Jésus semble aller dans ce sens. Si pour vous, dit-il, le monde est religieux et Dieu quelqu’un avec qui l’on marchande pour obtenir d’échapper aux catastrophes, tour qui s’effondre et violence des tyrans, si le péché est l’explication du mal, alors, ne reste qu’une sentence possible : « Si vous ne vous convertissez pas, vous périrez tous de même. » Et le texte évangélique répète cette sentence une seconde fois, histoire qu’on se la mette bien dans la tête !
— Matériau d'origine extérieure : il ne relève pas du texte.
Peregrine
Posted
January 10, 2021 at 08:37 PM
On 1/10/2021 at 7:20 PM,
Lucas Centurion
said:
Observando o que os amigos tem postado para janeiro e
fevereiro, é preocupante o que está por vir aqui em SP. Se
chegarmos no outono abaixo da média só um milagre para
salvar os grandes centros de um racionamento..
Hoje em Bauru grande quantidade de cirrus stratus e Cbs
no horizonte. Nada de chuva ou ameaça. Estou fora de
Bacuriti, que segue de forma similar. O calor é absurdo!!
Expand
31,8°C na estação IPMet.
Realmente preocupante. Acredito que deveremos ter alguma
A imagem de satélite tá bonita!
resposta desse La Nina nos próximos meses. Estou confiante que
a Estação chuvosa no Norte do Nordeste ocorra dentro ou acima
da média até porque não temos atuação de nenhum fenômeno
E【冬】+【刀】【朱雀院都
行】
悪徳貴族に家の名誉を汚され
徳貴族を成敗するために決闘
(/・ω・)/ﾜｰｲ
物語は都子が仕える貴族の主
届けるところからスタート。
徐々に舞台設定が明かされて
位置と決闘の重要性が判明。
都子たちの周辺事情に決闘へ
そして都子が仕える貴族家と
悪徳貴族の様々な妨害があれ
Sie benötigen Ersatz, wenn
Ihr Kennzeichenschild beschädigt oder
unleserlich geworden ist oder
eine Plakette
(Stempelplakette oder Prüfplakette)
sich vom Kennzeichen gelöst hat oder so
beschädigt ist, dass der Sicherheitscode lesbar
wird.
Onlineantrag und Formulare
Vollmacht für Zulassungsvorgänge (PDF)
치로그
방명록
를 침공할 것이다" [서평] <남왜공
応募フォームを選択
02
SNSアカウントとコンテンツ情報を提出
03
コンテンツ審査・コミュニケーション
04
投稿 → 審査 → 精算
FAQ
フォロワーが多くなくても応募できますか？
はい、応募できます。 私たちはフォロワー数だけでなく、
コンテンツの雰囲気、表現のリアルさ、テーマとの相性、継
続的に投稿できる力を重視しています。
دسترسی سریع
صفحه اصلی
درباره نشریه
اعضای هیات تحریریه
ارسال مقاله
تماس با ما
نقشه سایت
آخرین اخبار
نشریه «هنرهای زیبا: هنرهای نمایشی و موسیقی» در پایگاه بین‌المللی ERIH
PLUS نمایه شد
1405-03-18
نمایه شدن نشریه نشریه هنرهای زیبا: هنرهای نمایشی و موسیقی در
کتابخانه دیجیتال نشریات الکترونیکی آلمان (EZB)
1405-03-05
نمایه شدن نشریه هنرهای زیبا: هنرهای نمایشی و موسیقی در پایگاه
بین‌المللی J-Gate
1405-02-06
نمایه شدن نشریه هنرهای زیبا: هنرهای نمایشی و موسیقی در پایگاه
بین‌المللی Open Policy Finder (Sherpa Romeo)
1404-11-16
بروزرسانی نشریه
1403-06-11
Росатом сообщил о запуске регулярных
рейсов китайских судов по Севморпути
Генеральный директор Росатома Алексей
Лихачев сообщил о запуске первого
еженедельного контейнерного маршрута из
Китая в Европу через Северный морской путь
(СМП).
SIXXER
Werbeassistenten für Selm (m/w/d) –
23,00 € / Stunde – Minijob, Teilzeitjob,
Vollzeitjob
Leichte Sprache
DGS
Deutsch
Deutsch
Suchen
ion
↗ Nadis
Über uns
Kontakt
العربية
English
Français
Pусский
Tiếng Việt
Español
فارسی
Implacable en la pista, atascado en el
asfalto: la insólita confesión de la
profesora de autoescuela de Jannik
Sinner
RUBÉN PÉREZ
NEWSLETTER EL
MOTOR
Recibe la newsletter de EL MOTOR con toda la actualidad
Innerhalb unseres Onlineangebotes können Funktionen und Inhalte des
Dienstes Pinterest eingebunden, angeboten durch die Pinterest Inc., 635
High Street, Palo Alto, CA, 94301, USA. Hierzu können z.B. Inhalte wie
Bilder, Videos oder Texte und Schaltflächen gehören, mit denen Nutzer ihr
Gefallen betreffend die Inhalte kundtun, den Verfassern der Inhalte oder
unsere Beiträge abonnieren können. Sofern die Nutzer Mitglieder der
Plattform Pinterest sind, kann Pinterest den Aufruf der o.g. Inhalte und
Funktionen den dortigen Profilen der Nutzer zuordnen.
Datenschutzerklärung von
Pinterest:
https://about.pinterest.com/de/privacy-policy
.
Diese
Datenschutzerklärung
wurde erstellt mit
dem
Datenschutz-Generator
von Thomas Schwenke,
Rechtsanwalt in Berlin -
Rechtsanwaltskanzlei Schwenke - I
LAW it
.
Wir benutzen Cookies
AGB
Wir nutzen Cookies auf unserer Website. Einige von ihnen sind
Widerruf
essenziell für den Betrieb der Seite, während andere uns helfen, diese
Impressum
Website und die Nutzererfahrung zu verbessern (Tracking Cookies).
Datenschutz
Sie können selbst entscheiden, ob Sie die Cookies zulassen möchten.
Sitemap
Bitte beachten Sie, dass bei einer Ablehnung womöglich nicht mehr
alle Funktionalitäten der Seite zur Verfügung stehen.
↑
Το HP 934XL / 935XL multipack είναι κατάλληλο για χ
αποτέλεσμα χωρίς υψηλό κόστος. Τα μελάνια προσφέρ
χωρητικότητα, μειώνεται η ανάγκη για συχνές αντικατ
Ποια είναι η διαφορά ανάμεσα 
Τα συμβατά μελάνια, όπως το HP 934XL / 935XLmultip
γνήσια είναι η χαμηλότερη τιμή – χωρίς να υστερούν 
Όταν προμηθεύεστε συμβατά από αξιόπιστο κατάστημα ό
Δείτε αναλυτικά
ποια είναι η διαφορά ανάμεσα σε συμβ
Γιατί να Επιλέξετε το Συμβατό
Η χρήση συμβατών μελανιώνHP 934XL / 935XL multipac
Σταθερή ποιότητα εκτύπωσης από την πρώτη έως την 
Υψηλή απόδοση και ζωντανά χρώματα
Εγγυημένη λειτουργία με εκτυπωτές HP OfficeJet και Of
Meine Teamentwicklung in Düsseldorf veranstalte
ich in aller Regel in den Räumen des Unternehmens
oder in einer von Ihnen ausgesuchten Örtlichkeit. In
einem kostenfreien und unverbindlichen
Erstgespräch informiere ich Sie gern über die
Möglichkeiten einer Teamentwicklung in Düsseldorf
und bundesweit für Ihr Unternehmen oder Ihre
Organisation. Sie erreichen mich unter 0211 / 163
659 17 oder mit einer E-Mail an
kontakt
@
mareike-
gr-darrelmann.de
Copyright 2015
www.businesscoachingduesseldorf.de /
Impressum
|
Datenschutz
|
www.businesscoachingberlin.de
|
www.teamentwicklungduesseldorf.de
Il n’y a pas à expliquer toute chose par la religion, le mal par le péché par exemple. Cela mène au pire, cela écarte du meilleur, la bonne nouvelle d’un amour gratuit. Il faut sortir de ce système ou alors Dieu lui-même est esquinté. Imaginez-vous que Dieu, même après des soins intensifs, puissent laisser crever l’un d’entre nous comme un vulgaire figuier sous prétexte qu’il ne porte pas de fruits ? Evidemment non. La conversion n’est pas de faire mieux, mais de changer de Dieu. Ou alors, la sentence s’impose, que les hommes ne cessent de répéter, à l’encontre même de l’évangile : « Si vous ne vous convertissez pas, vous périrez tous de même. » A croire que le religieux explique tout, que tout a toujours un sens aux yeux de Dieu – le mal n’a jamais de sens, même pour Dieu ‑ vous ne pouvez découvrir combien l’amour de Dieu est gratuit, seulement don de sa bonté, don de lui-même, pour nous.